P13B-2139
Dissolution on Titan and on Earth: Towards the Age of Titan's Karstic-like Landscapes

Monday, 14 December 2015
Poster Hall (Moscone South)
Thomas Cornet, European Space Agency, Villanueva De La Can, Spain, Daniel Cordier, Institut UTINAM CNRS INSU, Univ. Franche Comte, Besancon, France, Tangui Le Bahers, Universite de Lyon 1, ENS-Lyon, Lyon, France, Olivier Bourgeois, Universite de Nantes - CNRS, Nantes, France, Cyril Fleurant, LETG UMR CNRS 6554 Universite d'Angers, Angers, France, Stephane Le Mouelic, CNRS, Paris Cedex 16, France and Nicolas Altobelli, European Space Agency, Villanueva de la Canada, Spain
Abstract:
Titan's polar surface is dotted with hundreds of lacustrine depressions. Their morphology suggests that their development would be associated to karstic-like processes, involving Titan's liquids (methane, ethane) dissolving the solid surface, presumably composed of organics and ices.
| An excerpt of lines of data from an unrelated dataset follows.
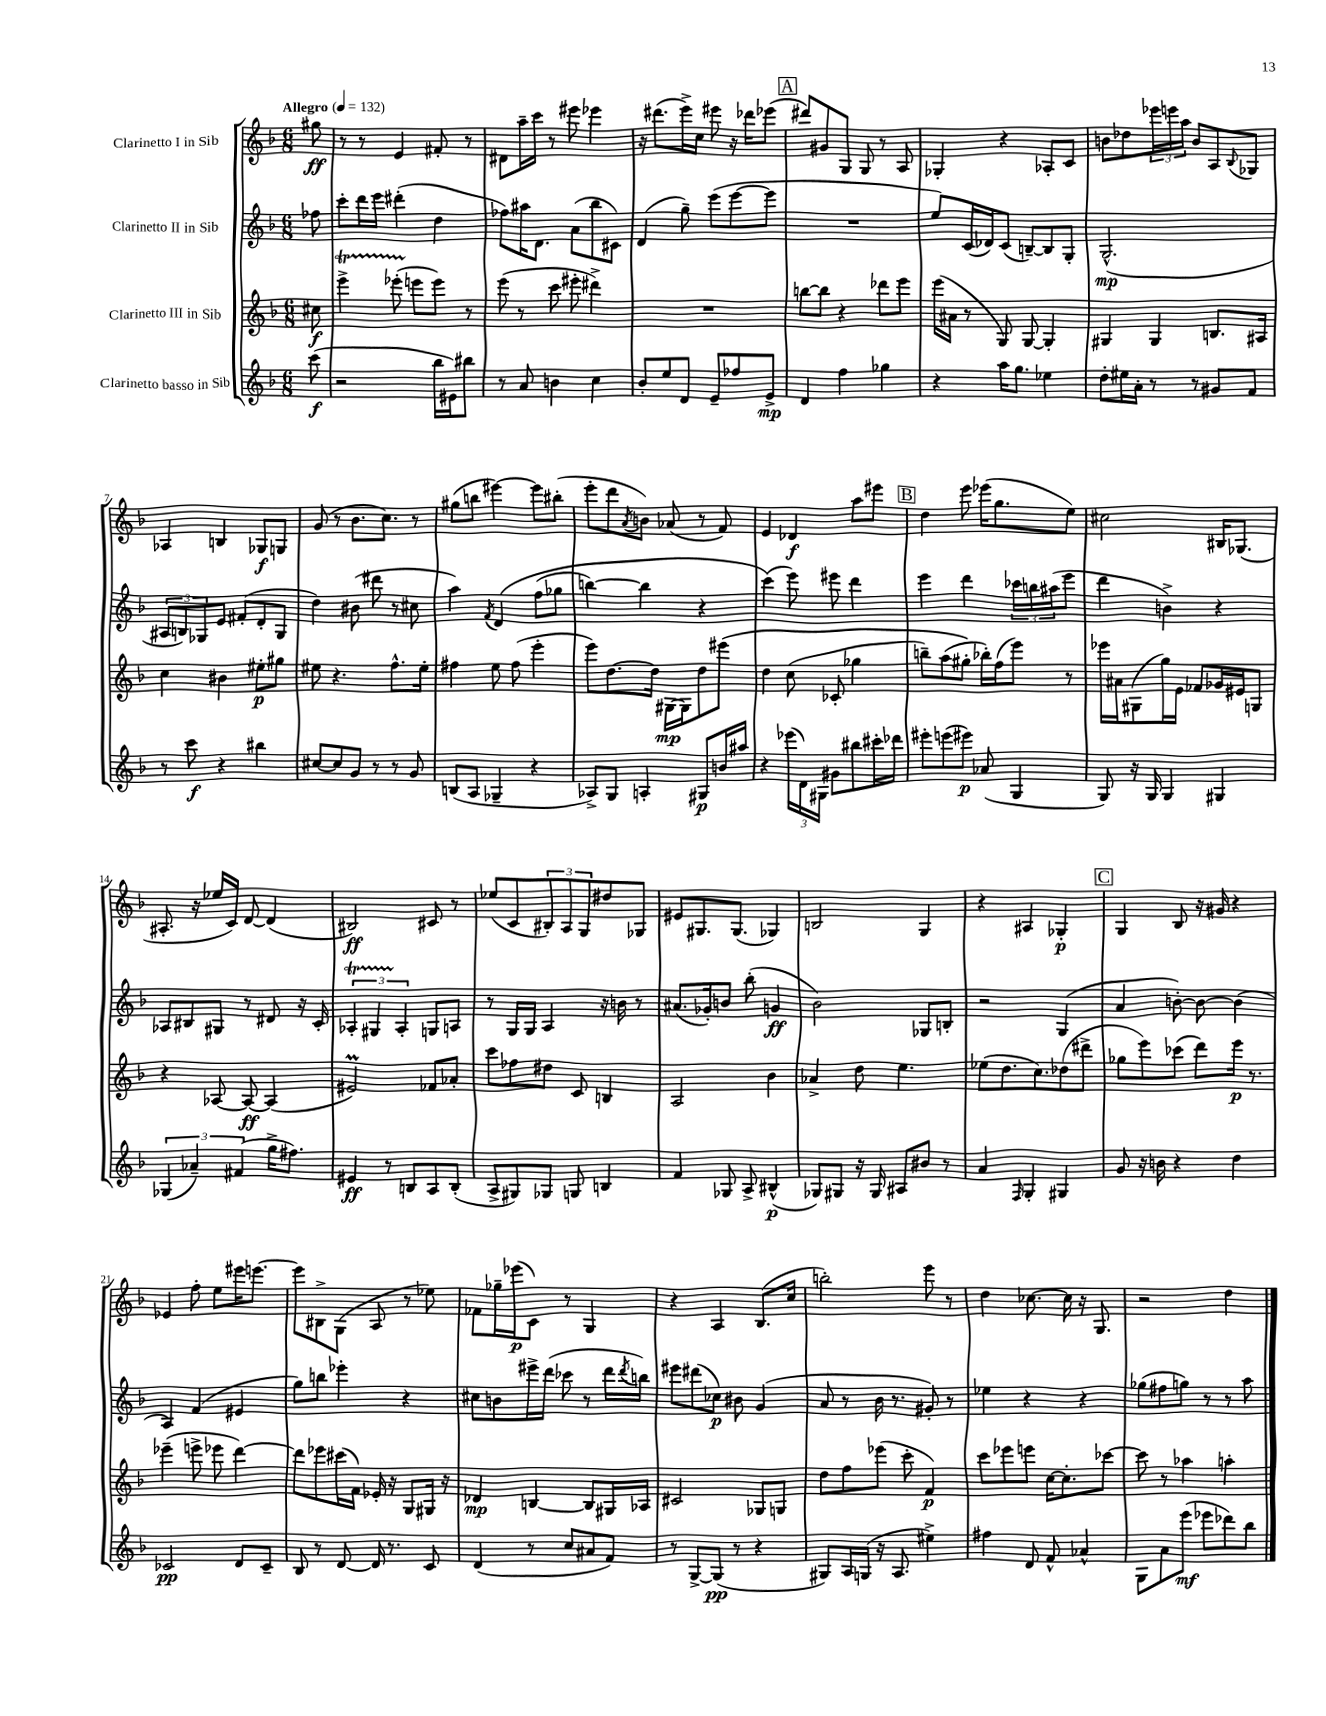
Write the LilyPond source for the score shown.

<<
\new StaffGroup <<
\new Staff = "s0" \with { instrumentName = "Clarinetto I in Sib" } {
    \clef treble \key f \major \numericTimeSignature \time 6/8 \partial 8 \tempo "Allegro" 4 = 132
    gis''8\ff |
    r8 r8 e'4 fis'8-. r8 |
    dis'8 a''16-- c'''16 r8 eis'''8 ees'''4 |
    r16 dis'''8.( e'''16->) c''16 eis'''8 r16 des'''16 ees'''8( |
    \mark \markup { \box "A" } dis'''8) gis'8 g8 g8 r8 a8 |
    ges4-. r4 aes8-. c'8 |
    b'8 des''8 \tuplet 3/2 { ees'''16 e'''16 a''16 } b'8 a8 \appoggiatura { bes8 } ges8 |
    aes4 b4 ges8\f g8 |
    g'8( r8 bes'8. c''8.) r8 |
    gis''8( b''8 eis'''4~) eis'''8 bis''8-.( |
    e'''8-. d'''8 \acciaccatura { a'8 } b'8) aes'8( r8 f'8) |
    e'4 des'4\f a''8 eis'''8 |
    \mark \markup { \box "B" } d''4 e'''8 ees'''16( g''8. e''8) |
    cis''2 bis16 ges8.( |
    ais8.-. r16 ees''16 c'16) d'8~ d'4( |
    bis2\ff) cis'8 r8 |
    ees''8( c'8 \tuplet 3/2 { bis8-.) a8 g8 } dis''8 ges8 |
    eis'8 gis8. gis8.( ges4) |
    b2 g4 |
    r4 ais4 ges4-.\p |
    \mark \markup { \box "C" } g4 bes8 r16 gis'16 r4 |
    ees'4 f''8-. e''8 eis'''16 e'''8.~ |
    e'''8 bis8-> g8( a8 r8 ees''8) |
    fes'8 ges''16-- ees'''16\p( c'8) r8 g4 |
    r4 a4 bes8.( c''16 |
    b''2-.) e'''8 r8 |
    d''4 ces''8.~ ces''16 r16 g8. |
    r2 d''4 \bar "|." |
}
\new Staff = "s1" \with { instrumentName = "Clarinetto II in Sib" } {
    \clef treble \key f \major \numericTimeSignature \time 6/8 \partial 8
    fes''8 |
    c'''8-. d'''16 e'''16 dis'''4-.( d''4 |
    fes''8) ais''16 d'8. a'8( bes''8 cis'8) |
    d'4( g''8--) e'''8( e'''8~ e'''8 |
    \mark \markup { \box "A" } R2. |
    e''8) c'16( des'16) c'8( b8~--) b8 g8-. |
    g2.-^\mp( |
    \tuplet 3/2 { ais8 b8) ges8 } e'8 fis'8-.( d'8-. ges8 |
    d''4) bis'8( dis'''8 r8 cis''8 |
    a''4) \acciaccatura { f'8 } d'4\( f''8( ges''8 |
    b''4~) b''4 r4 |
    c'''4(\) e'''8) eis'''8 d'''4 |
    \mark \markup { \box "B" } e'''4 d'''4 \tuplet 3/2 { ces'''16 b''16 ais''16( } e'''8 |
    d'''4 b'4->) r4 |
    aes8 bis8 gis8 r8 dis'8 r16 c'16-. |
    \tuplet 3/2 { aes4-.\startTrillSpan gis4 aes4-.\stopTrillSpan } g8 a8 |
    r8 g16 g16 a4 r16 b'16 r8 |
    ais'8.( ges'16-.) b'8 bes''8-.( g'4\ff |
    bes'2) ges8 b8-. |
    r2 g4( |
    \mark \markup { \box "C" } a'4 b'8~-.) b'8~ b'4( |
    a4) f'4( eis'4 |
    g''8) b''8 ees'''4-. r4 |
    cis''8 b'8 eis'''16-> d'''16( ces'''8 r8 d'''16 \acciaccatura { d'''8 } b''16) |
    eis'''8 dis'''8( ces''8\p) bis'8 g'4( |
    a'8 r8 bes'16 r8. gis'8-.) r8 |
    ees''4 r4 r4 |
    ges''8( fis''8 g''8) r8 r8 a''8 \bar "|." |
}
\new Staff = "s2" \with { instrumentName = "Clarinetto III in Sib" } {
    \clef treble \key f \major \numericTimeSignature \time 6/8 \partial 8
    cis''8\f |
    e'''4->\startTrillSpan ees'''8-.( e'''8\stopTrillSpan e'''8) r8 |
    e'''8( r8 c'''8 eis'''8-. dis'''4->) |
    R2. |
    \mark \markup { \box "A" } b''8~ b''8 r4 des'''8 e'''8 |
    e'''16( ais'16 r8 g8) g8~ g4-. |
    gis4 gis4 b8. ais16 |
    c''4 bis'4 eis''8-.\p gis''8 |
    eis''8 r4. f''8.-^ eis''16-. |
    fis''4 e''8 fis''8( e'''4-. |
    e'''8) d''8.~ d''16 gis16~\mp gis16 d''8 eis'''8\( |
    d''4 c''8( ces'8-. ges''4 |
    \mark \markup { \box "B" } b''8--) a''8( gis''8-.\) bes''16-.) f''16( e'''8) r8 |
    ees'''16 ais'16 gis8( g''16) e'16 fes'8 ges'16 eis'16 g8 |
    r4 aes8~ aes8~\ff aes4( |
    eis'2\prall) fes'8 aes'8-. |
    c'''8 fes''8 dis''8 c'8 b4 |
    a2 bes'4 |
    aes'4-> d''8 e''4. |
    ees''8( d''8. c''8.) des''8( dis'''8-> |
    \mark \markup { \box "C" } ges''8 e'''8) ces'''8( d'''8) e'''16\p r8. |
    ees'''4--( e'''8-> ees'''8 d'''4~) |
    d'''8 ees'''8 cis'''16( f'16) ees'16-. r16 g8 gis16 r16 |
    des'4\mp b4~ b8 gis16 aes16 |
    cis'2 ges8 g8 |
    d''8 f''8 ees'''8( c'''8-. f'4\p) |
    c'''8 ees'''8 e'''8 c''16~ c''8.-. ces'''8~ |
    ces'''8 r8 aes''4 a''4-. \bar "|." |
}
\new Staff = "s3" \with { instrumentName = "Clarinetto basso in Sib" } {
    \clef treble \key f \major \numericTimeSignature \time 6/8 \partial 8
    c'''8\f( |
    r2 bes''16 eis'16) bis''8 |
    r8 a'8 b'4 c''4 |
    bes'8-. e''8 d'8 e'8-- fes''8 e'8->\mp |
    \mark \markup { \box "A" } d'4 f''4 ges''4 |
    r4 a''16 g''8. ees''4 |
    d''8-. eis''16 a'16-. r8 r8 gis'8 f'8 |
    r8 c'''8\f r4 bis''4 |
    cis''8~ cis''8 g'8 r8 r8 g'8 |
    b8( a8 ges4-- r4 |
    aes8->) g8 a4-. gis8\p b'16 ais''16 |
    r4 \tuplet 3/2 { ees'''16( d'16) gis16 } gis'8 bis''8 cis'''16-. des'''16 |
    \mark \markup { \box "B" } eis'''8-. e'''8( eis'''8\p) aes'8( g4 |
    g8) r16 g16 g4 gis4 |
    \tuplet 3/2 { ges4( aes'4--) fis'4( } g''16-> fis''8.) |
    eis'4\ff r8 b8 a8 b8-.( |
    a8-> gis8) ges8 g8 b4 |
    f'4 ges8 a8-> bis4-^\p( |
    ges8) gis8 r16 gis16 ais8 bis'8 r8 |
    a'4 \grace { f16 } g4-. gis4 |
    \mark \markup { \box "C" } g'8 r16 b'16 r4 d''4 |
    ces'2\pp d'8 ces'8-- |
    bes8 r8 d'8~ d'16 r8. c'8 |
    d'4( r8 c''8 ais'8 f'8) |
    r8 g8~-> g8\pp( r8 r4 |
    gis8) a16 g16( r16 a8. eis''4->) |
    fis''4 d'8 f'8-^ aes'4-^ |
    g8 a'8 e'''8\mf( ees'''8 des'''8) bes''8 \bar "|." |
}
>>
>>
In the present work, we test whether or not surface dissolution could be a major landshaping process on Titan using a solutional denudation rates model. The model is based on thermodynamics (solute solubility in solvents) and climatic (temperature, precipitation rates) parameters and has already been used to describe the dissolution of carbonates in karstic areas on Earth. It allows inference of rough formation timescales for topographic depressions of a given depth, developed by chemical erosion only. We computed and compared the denudation rates of pure solid organics in liquid hydrocarbons and of minerals in liquid water over Titan and Earth timescales. We then investigated the denudation rates of superficial organic layers in liquid methane over one Titan year. At this timescale, such a layer on Titan would behave like salts or carbonates on Earth depending on its composition, which means that dissolution processes would likely occur but would be 30 times slower on Titan compared to the Earth due to the seasonality of methane precipitation. Assuming that Titan's past climatic conditions remained close to the present ones, and assuming an average depth of 100 m for Titan's lacustrine depressions, these could have developed in a few tens of millions of years at polar latitudes higher than 70°N and S, and a few hundreds of million years at lower polar latitudes. The ages determined are consistent with the youth of the surface (<1 Gyr) and the repartition of dissolution-related landforms on Titan.